When there is a viable ECC attack vector, it will not be much effort to migrate to a more mature PQC. Better to wait as long as possible, maybe even have a crypto built on PQC to field test it with money on the line -- a few billion in market cap goes a long way to incentivizing breaking the crypto involved.
Kind of goes without saying when nobody has built a quantum computer of the type we are talking about. No general purpose error corrected quantum computer has been used to do anything because they don't exist yet.
I don't think that's common knowledge. It's commonly accepted truth in the industry, but particularly when most people think of military/spies as secretly X years ahead (pick a number) of what the public knows is possible, the tech sector in general can't be expected to know this. It's good to add this in a thread with a headline that sounds like anyone using ecc keys might have a big problem.
That particular demonstration is interesting, but it's not a general-purpose error-corrected quantum computer. It's a single-purpose quantum computer that simulates a quantum process with fewer gate operations than a classical computer needs to simulate the same process.

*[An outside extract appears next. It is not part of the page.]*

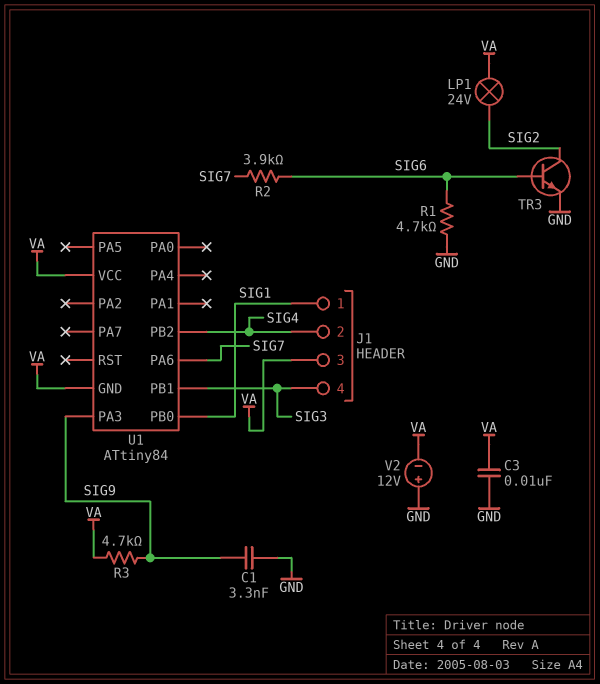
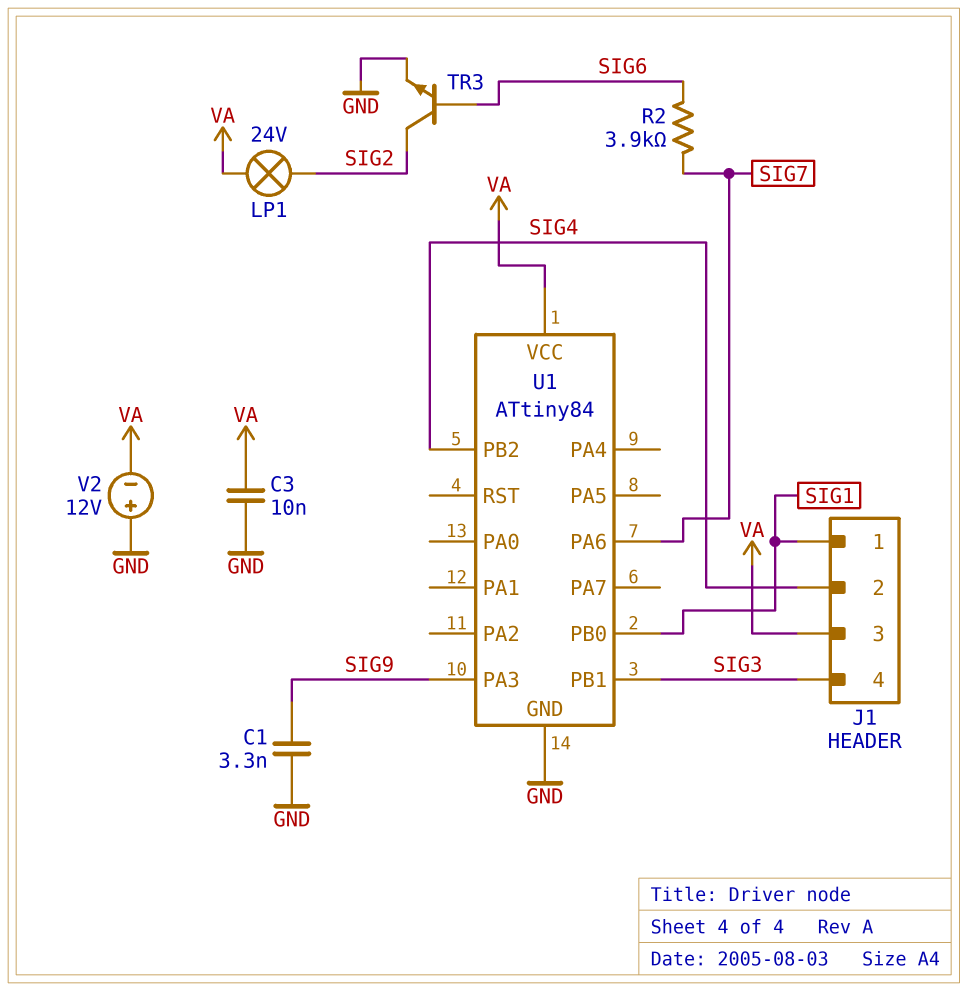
R1: 4.7k (GND, SIG6) -> none
R3: 4.7k (SIG9, VA) -> none
U1 pin GND: VA -> GND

That's not true. There is such a thing as a completely general set of quantum gates, which combined with qubit memory, would make for a general quantum computer capable of computing any unitary transformation to a certain accuracy.
Not fully general, no. There is no such thing like a "Turning machine" for quantum computers. There are classes of algorithms like Shor's, Grover's, and quantum annealing which can be used to solve large many instances of related problems.

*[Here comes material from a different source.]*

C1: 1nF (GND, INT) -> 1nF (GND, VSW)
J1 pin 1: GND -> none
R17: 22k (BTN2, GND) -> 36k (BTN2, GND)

This is kinda like how matrix diagonalization can be used to solve any problem which is expressible as a linear system of equations, and to some degree any continuous function can be approximated by a linear system, so a BLAS + LAPACK accelerator is a "universal simulation engine."
You could probably build a generic Shor's algorithm quantum computer that is able to both factor integers and break elliptic curve keys. But the same quantum computer wouldn't be usable for Grover's algorithm to find the presage of a cryptographic hash. This is what I mean by there not being a "universal quantum computer" in the same way a Turing machine is a universal classical computer. Quantum computers by their very nature are ASIC implementations of specific algorithms, even though those algorithms might have some multi-domain applicability.
That really isn't true. If you have the CNOT gate, controlled rotation and phase shift, you can implement any operation on a set of qbits. If you then have quantum registers, you have a truly universal quantum computer, as you can then use registers to chain operation arbitrarily.
This computer would be able to do Shor, Grover, QAOA, as well as any classical algorithm of course. If you're interested, I can try to describe the proof of universality, it's just a bit of linear algebra. Otherwise, you can look up "Solovay-Kitaev theorem".